I lost my poet’s voice after ten years of publishing pieces in small presses. I no longer liked the whiny, yearning man my poems depicted. There were still turns of phrase, acute observations, and strings of words that had music to them, but the overarching sentiment was no longer something I cared for.
I’d once pegged my future life to poetry, having moved on from a year and a half in Alaska post-college to admissions to several topnotch poetry MFA programs around the country. Should I study with William Stafford or Stanley Kunitz, Galway Kinnell or Allen Ginsberg?

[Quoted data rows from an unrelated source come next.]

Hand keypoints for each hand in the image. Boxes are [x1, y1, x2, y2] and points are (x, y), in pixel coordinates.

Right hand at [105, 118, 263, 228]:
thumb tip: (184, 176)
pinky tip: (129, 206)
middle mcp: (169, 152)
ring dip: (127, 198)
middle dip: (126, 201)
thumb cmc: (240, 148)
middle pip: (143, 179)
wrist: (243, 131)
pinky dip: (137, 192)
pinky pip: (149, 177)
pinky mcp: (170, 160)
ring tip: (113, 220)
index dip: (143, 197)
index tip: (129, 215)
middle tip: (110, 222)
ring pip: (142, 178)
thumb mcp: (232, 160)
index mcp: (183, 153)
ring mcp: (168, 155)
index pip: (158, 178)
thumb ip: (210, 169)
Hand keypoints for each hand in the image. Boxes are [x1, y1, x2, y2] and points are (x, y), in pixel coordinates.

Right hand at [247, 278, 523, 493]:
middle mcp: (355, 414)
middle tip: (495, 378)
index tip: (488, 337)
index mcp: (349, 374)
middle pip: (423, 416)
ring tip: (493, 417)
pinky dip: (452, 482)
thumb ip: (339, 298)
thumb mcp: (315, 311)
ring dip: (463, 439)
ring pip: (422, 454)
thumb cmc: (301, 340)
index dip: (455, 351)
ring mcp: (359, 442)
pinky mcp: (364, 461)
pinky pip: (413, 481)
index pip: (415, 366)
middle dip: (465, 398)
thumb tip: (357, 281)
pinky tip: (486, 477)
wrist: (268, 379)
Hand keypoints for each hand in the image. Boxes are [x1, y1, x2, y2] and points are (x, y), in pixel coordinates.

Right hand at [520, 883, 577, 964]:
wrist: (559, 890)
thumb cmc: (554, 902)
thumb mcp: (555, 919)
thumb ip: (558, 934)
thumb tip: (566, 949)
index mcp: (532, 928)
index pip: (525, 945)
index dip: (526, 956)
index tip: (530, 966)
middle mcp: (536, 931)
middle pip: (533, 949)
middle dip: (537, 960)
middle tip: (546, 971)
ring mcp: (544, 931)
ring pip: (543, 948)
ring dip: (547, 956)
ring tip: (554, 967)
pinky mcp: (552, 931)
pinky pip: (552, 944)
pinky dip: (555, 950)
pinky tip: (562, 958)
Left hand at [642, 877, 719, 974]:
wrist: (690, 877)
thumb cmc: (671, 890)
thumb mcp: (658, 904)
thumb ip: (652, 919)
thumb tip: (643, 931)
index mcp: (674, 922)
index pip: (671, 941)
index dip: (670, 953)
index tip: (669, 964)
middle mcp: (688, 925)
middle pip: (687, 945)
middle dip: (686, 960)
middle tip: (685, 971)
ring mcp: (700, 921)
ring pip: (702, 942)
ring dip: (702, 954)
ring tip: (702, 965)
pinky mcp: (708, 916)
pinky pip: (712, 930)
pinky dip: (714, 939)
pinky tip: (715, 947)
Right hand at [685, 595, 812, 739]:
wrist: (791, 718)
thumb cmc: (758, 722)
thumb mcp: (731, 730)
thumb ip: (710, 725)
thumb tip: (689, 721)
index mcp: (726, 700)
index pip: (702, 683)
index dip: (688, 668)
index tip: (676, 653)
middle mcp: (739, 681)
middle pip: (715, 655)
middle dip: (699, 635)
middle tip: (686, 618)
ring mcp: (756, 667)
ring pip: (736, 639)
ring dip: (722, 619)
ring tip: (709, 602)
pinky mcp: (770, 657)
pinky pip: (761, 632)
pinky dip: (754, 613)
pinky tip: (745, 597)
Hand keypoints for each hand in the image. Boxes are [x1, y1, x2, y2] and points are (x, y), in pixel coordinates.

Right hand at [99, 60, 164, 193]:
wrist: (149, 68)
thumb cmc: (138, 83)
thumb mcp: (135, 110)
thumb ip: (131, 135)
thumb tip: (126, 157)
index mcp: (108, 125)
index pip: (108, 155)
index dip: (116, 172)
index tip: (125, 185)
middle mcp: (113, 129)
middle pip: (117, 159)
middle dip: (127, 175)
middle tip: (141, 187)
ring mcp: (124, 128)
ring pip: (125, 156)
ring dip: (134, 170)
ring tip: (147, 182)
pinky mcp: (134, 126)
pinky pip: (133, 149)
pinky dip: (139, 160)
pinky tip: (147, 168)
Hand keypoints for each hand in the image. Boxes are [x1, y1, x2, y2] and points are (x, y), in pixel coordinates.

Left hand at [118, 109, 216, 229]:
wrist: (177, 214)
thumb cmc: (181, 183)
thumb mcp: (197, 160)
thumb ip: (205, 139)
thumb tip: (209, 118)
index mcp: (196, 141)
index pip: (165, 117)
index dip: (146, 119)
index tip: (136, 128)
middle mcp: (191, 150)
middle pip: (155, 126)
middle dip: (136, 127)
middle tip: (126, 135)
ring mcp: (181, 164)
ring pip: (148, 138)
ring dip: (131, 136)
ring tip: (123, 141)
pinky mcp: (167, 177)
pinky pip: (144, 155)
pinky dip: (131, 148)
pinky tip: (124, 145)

I chose New York City because my friends were there. I rode the subway incessantly, scribbling observations, word-plays, internal and external rhythms and rhymes. I had a plan to rewrite Dante using the MTA as my Virgil. Once I lost a large notebook and somehow retrieved it after several hours riding trains to retrace my steps.
I gave a public reading that drew dozens of friends, but also dozens I’d attracted via a write-up in the SoHo Weekly News.
Ginsberg said I didn’t need the MFA and its financial burdens. Kinnell said I could audit his classes and keep doing what I was doing. I joined a group of Ivy-League graduates who met weekly to discuss their writing. Many were starting to publish. Many have since had careers described by others as “writer’s writers.” We talked about what we were reading as much as what we were writing.
I carried it all upstate with me, but by then I’d sidetracked into attempts at producing Off-Off Broadway theater, writing and producing Independent film, putting on cutting-edge post-punk concerts and events. Making a living. living a life.
I lived alone to concentrate. Started to make money as a small-town journalist.
Lost my voice.
Over the years I’ve found myself losing other things, as well. I’ve walked into major galleries where everything post-Impressionist looked like blurs to me. For years I couldn’t read fiction. Then I couldn’t read non-fiction.
Will my fickleness have left me with no accomplishments?
Got to keep busy. I have deadlines to meet. And notebooks yet to fill.
I’m working now on the poetry and art of living, I guess. I hope.